# [Task objective]
Search the listing below for the string "height", then copy every line it appears in.
BEGIN Recorded data
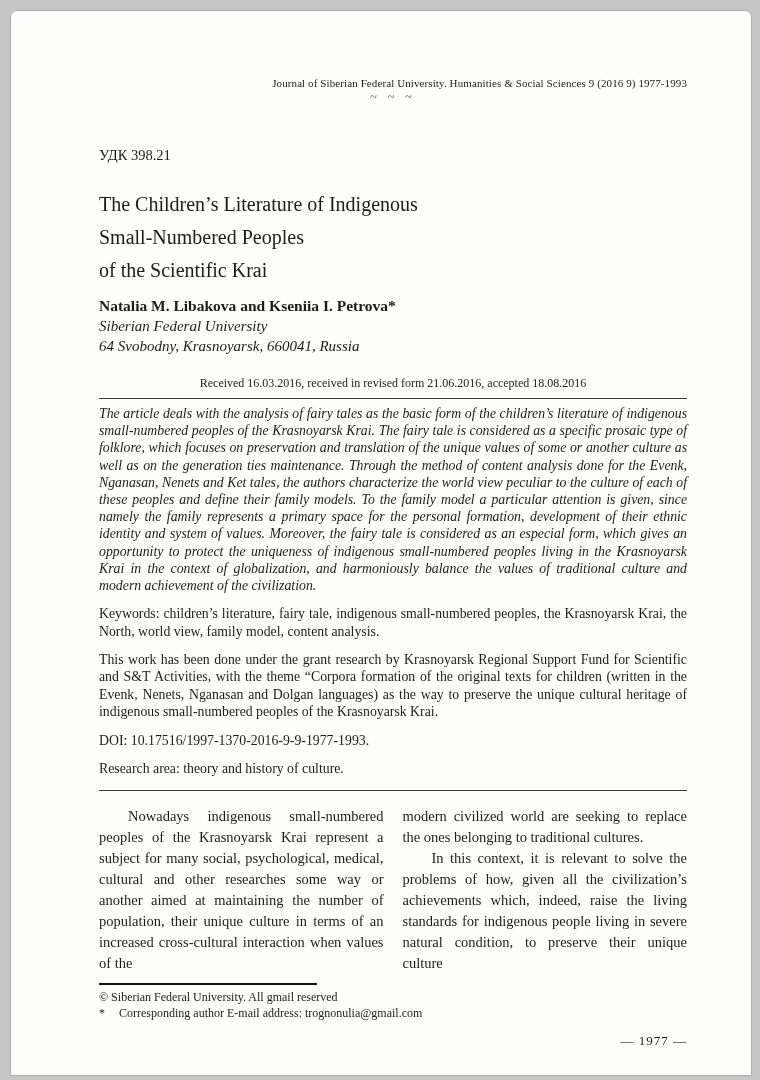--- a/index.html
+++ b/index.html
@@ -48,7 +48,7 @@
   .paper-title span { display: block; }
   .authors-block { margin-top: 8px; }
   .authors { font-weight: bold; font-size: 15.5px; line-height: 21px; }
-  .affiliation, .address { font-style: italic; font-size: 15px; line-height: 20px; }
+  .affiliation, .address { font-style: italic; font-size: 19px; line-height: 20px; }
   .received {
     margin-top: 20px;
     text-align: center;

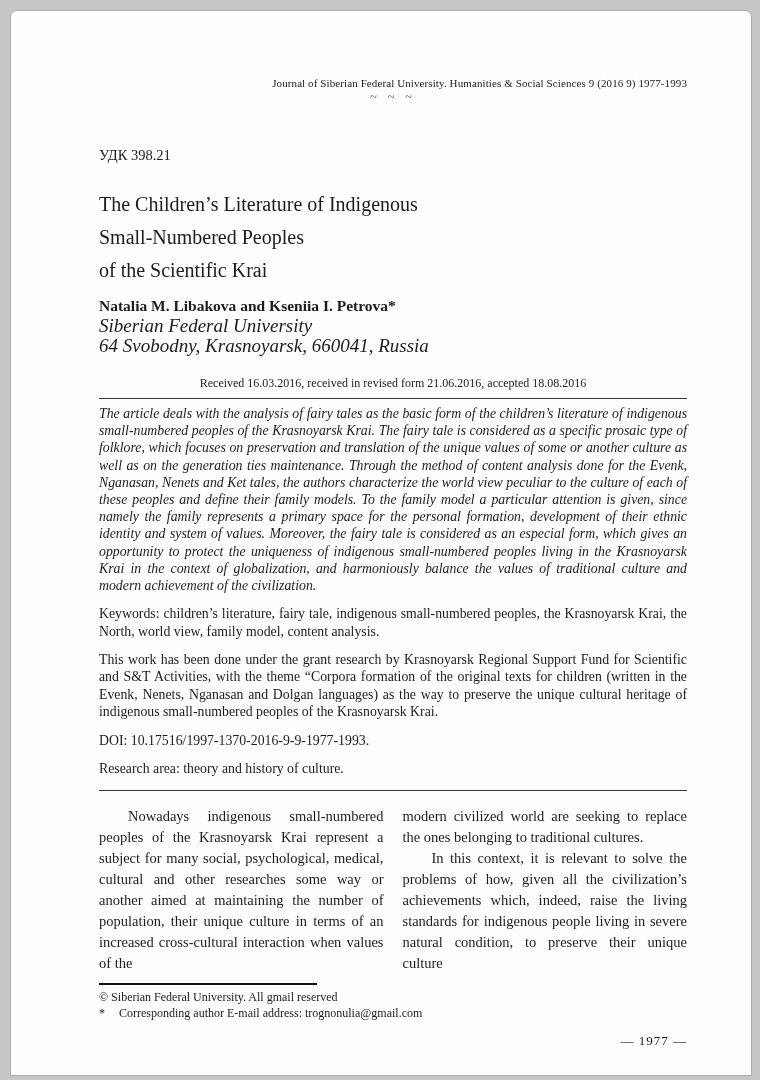--- a/index.html
+++ b/index.html
@@ -123,7 +123,7 @@
   <div class="authors-block">
     <div class="authors">Natalia M. Libakova and Kseniia I. Petrova*</div>
     <div class="affiliation">Siberian Federal University</div>
-    <div class="address">64 Svobodny, Krasnoyarsk, 660041, Russia</div>
+    <div class="address">79 Svobodny, Krasnoyarsk, 660041, Russia</div>
   </div>
 
   <div class="received">Received 16.03.2016, received in revised form 21.06.2016, accepted 18.08.2016</div>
END Recorded data
# [Exercise result]
   .authors { font-weight: bold; font-size: 15.5px; line-height: 21px; }
-  .affiliation, .address { font-style: italic; font-size: 15px; line-height: 20px; }
+  .affiliation, .address { font-style: italic; font-size: 19px; line-height: 20px; }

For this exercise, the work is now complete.